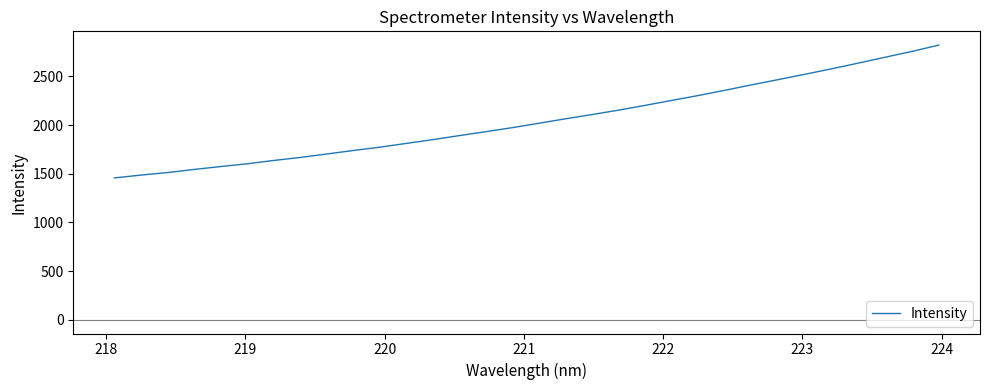

What is the maximum value shown in the chart?

2821.3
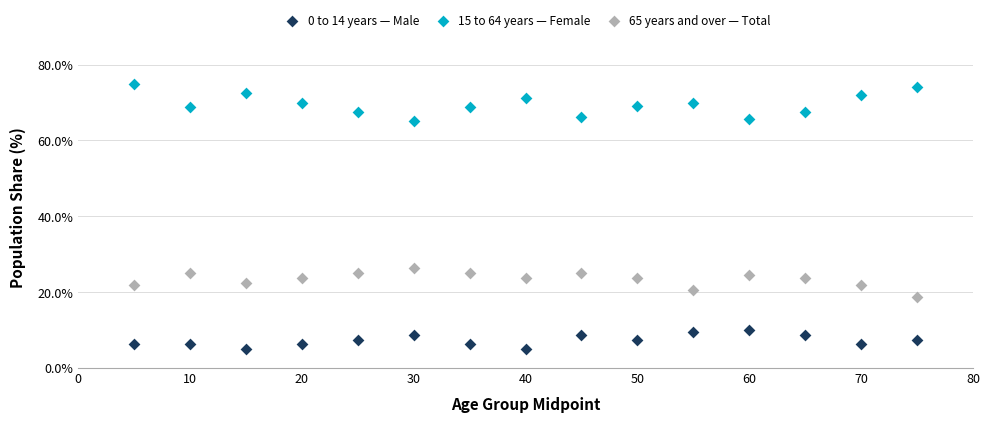

Which series contains the lowest Y value?

0 to 14 years — Male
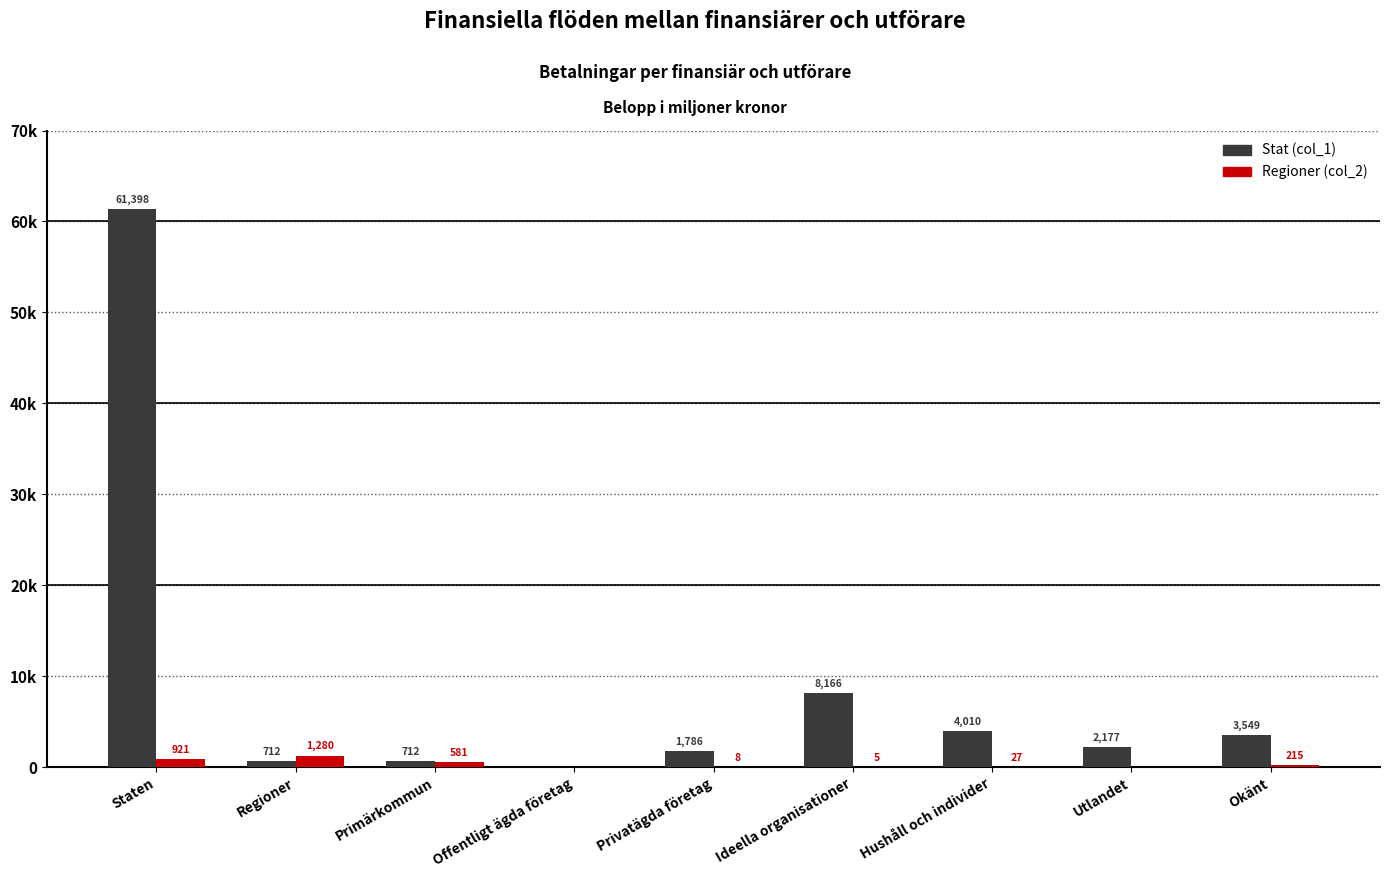

Rank the series at Utlandet from highest to lowest value.

Stat (col_1), Regioner (col_2)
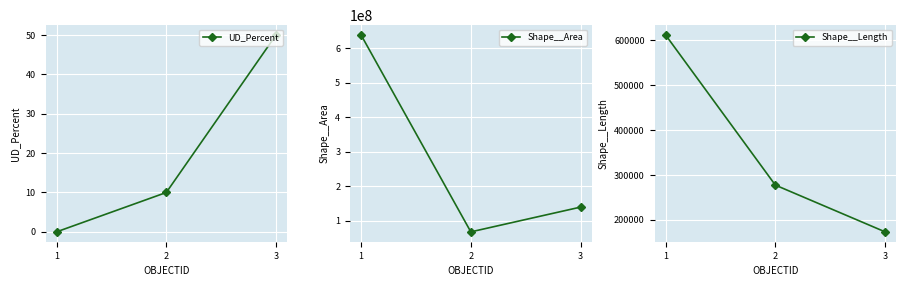

What is the value of the UD_Percent point at the 2nd from the left?

10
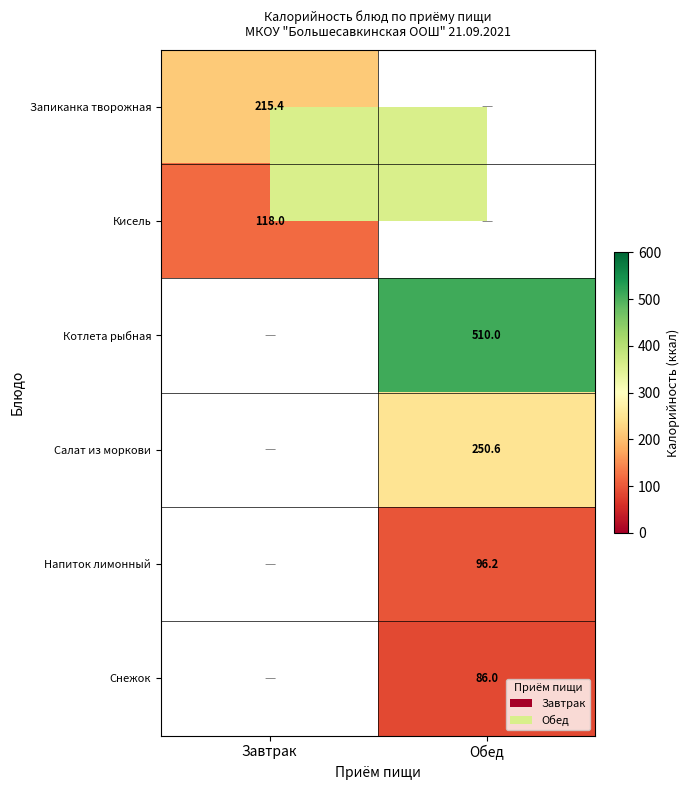

The Напиток лимонный series shows 96.2 at Обед. True or false?

True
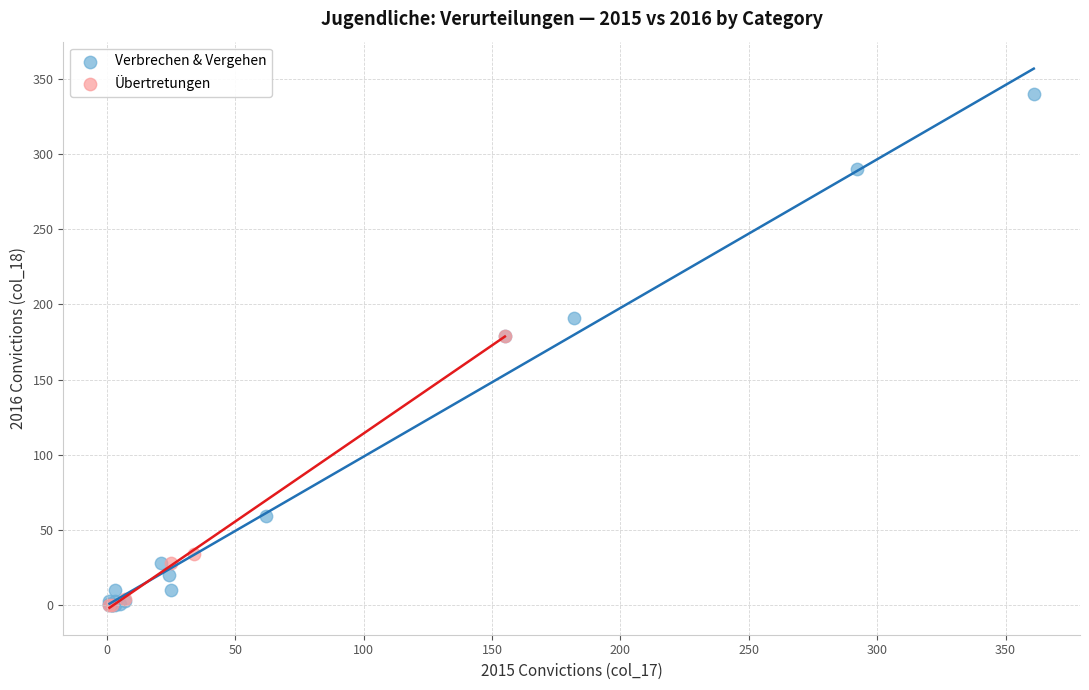

Which series has the largest Y range (max minus min)?

Verbrechen & Vergehen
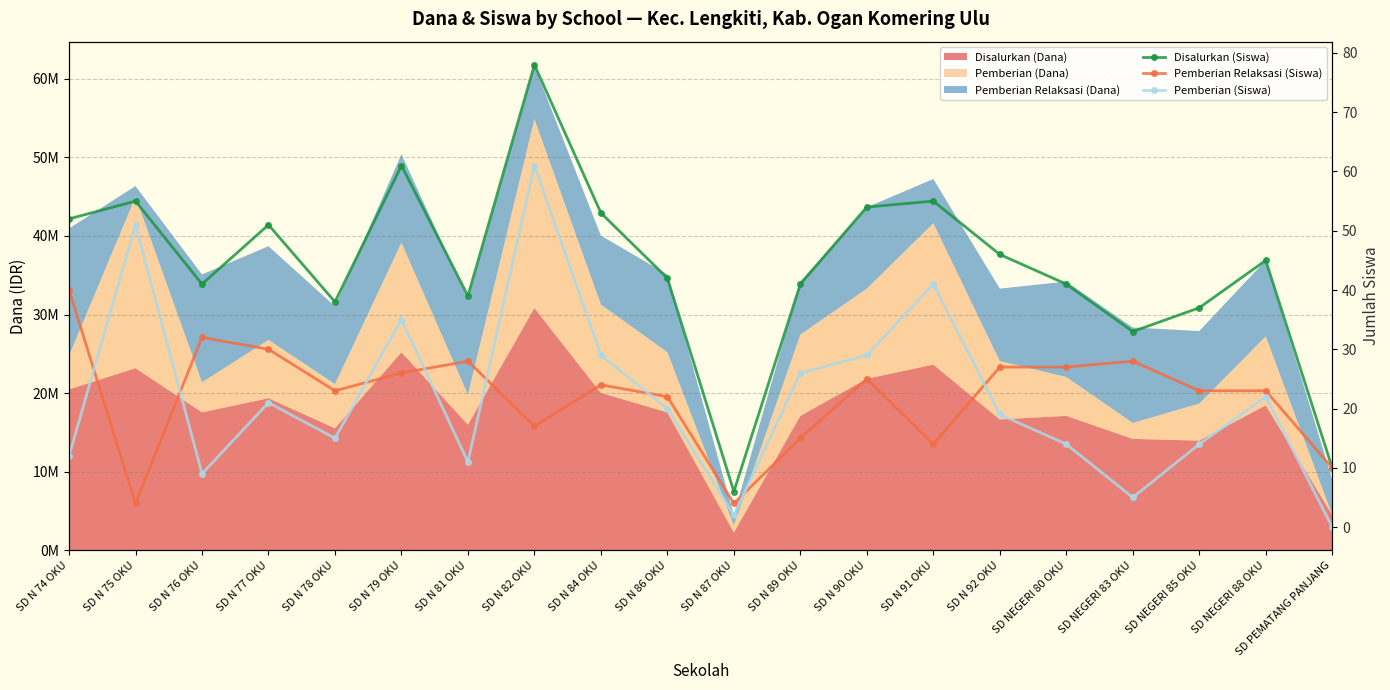

Reading right to left, what are all the values shown in this chart?

Disalurkan (Siswa): SD PEMATANG PANJANG=10	SD NEGERI 88 OKU=45	SD NEGERI 85 OKU=37	SD NEGERI 83 OKU=33	SD NEGERI 80 OKU=41	SD N 92 OKU=46	SD N 91 OKU=55	SD N 90 OKU=54	SD N 89 OKU=41	SD N 87 OKU=6	SD N 86 OKU=42	SD N 84 OKU=53	SD N 82 OKU=78	SD N 81 OKU=39	SD N 79 OKU=61	SD N 78 OKU=38	SD N 77 OKU=51	SD N 76 OKU=41	SD N 75 OKU=55	SD N 74 OKU=52
Pemberian Relaksasi (Siswa): SD PEMATANG PANJANG=10	SD NEGERI 88 OKU=23	SD NEGERI 85 OKU=23	SD NEGERI 83 OKU=28	SD NEGERI 80 OKU=27	SD N 92 OKU=27	SD N 91 OKU=14	SD N 90 OKU=25	SD N 89 OKU=15	SD N 87 OKU=4	SD N 86 OKU=22	SD N 84 OKU=24	SD N 82 OKU=17	SD N 81 OKU=28	SD N 79 OKU=26	SD N 78 OKU=23	SD N 77 OKU=30	SD N 76 OKU=32	SD N 75 OKU=4	SD N 74 OKU=40
Pemberian (Siswa): SD PEMATANG PANJANG=0	SD NEGERI 88 OKU=22	SD NEGERI 85 OKU=14	SD NEGERI 83 OKU=5	SD NEGERI 80 OKU=14	SD N 92 OKU=19	SD N 91 OKU=41	SD N 90 OKU=29	SD N 89 OKU=26	SD N 87 OKU=2	SD N 86 OKU=20	SD N 84 OKU=29	SD N 82 OKU=61	SD N 81 OKU=11	SD N 79 OKU=35	SD N 78 OKU=15	SD N 77 OKU=21	SD N 76 OKU=9	SD N 75 OKU=51	SD N 74 OKU=12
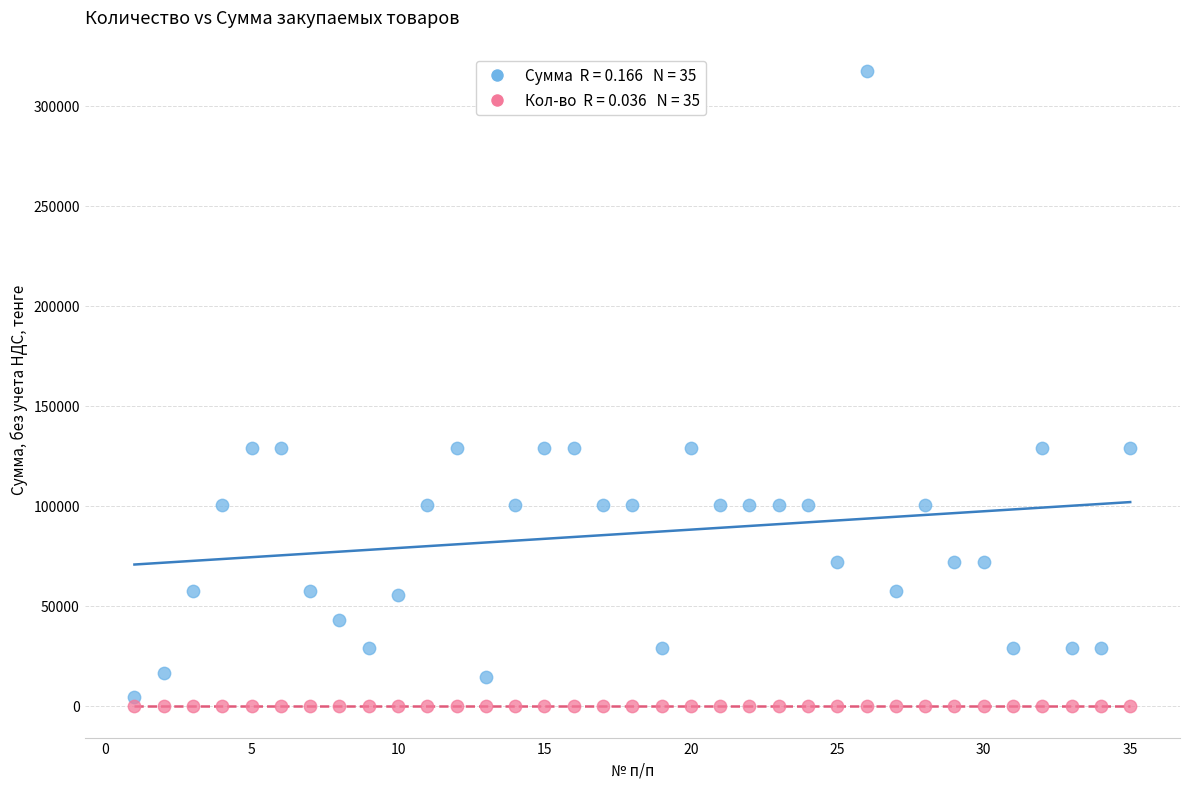

Across all data points, what is the range of X values (max minus min)?

34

▶ WORK ORDER
Reproduce all of the records above word for word, leaving out the pictures.

▶ SOLUTION
What is the maximum value shown in the chart?

2821.3

Which series contains the lowest Y value?

0 to 14 years — Male

Rank the series at Utlandet from highest to lowest value.

Stat (col_1), Regioner (col_2)

What is the value of the UD_Percent point at the 2nd from the left?

10

The Напиток лимонный series shows 96.2 at Обед. True or false?

True

Which series has the largest Y range (max minus min)?

Verbrechen & Vergehen

Reading right to left, what are all the values shown in this chart?

Disalurkan (Siswa): SD PEMATANG PANJANG=10	SD NEGERI 88 OKU=45	SD NEGERI 85 OKU=37	SD NEGERI 83 OKU=33	SD NEGERI 80 OKU=41	SD N 92 OKU=46	SD N 91 OKU=55	SD N 90 OKU=54	SD N 89 OKU=41	SD N 87 OKU=6	SD N 86 OKU=42	SD N 84 OKU=53	SD N 82 OKU=78	SD N 81 OKU=39	SD N 79 OKU=61	SD N 78 OKU=38	SD N 77 OKU=51	SD N 76 OKU=41	SD N 75 OKU=55	SD N 74 OKU=52
Pemberian Relaksasi (Siswa): SD PEMATANG PANJANG=10	SD NEGERI 88 OKU=23	SD NEGERI 85 OKU=23	SD NEGERI 83 OKU=28	SD NEGERI 80 OKU=27	SD N 92 OKU=27	SD N 91 OKU=14	SD N 90 OKU=25	SD N 89 OKU=15	SD N 87 OKU=4	SD N 86 OKU=22	SD N 84 OKU=24	SD N 82 OKU=17	SD N 81 OKU=28	SD N 79 OKU=26	SD N 78 OKU=23	SD N 77 OKU=30	SD N 76 OKU=32	SD N 75 OKU=4	SD N 74 OKU=40
Pemberian (Siswa): SD PEMATANG PANJANG=0	SD NEGERI 88 OKU=22	SD NEGERI 85 OKU=14	SD NEGERI 83 OKU=5	SD NEGERI 80 OKU=14	SD N 92 OKU=19	SD N 91 OKU=41	SD N 90 OKU=29	SD N 89 OKU=26	SD N 87 OKU=2	SD N 86 OKU=20	SD N 84 OKU=29	SD N 82 OKU=61	SD N 81 OKU=11	SD N 79 OKU=35	SD N 78 OKU=15	SD N 77 OKU=21	SD N 76 OKU=9	SD N 75 OKU=51	SD N 74 OKU=12

Across all data points, what is the range of X values (max minus min)?

34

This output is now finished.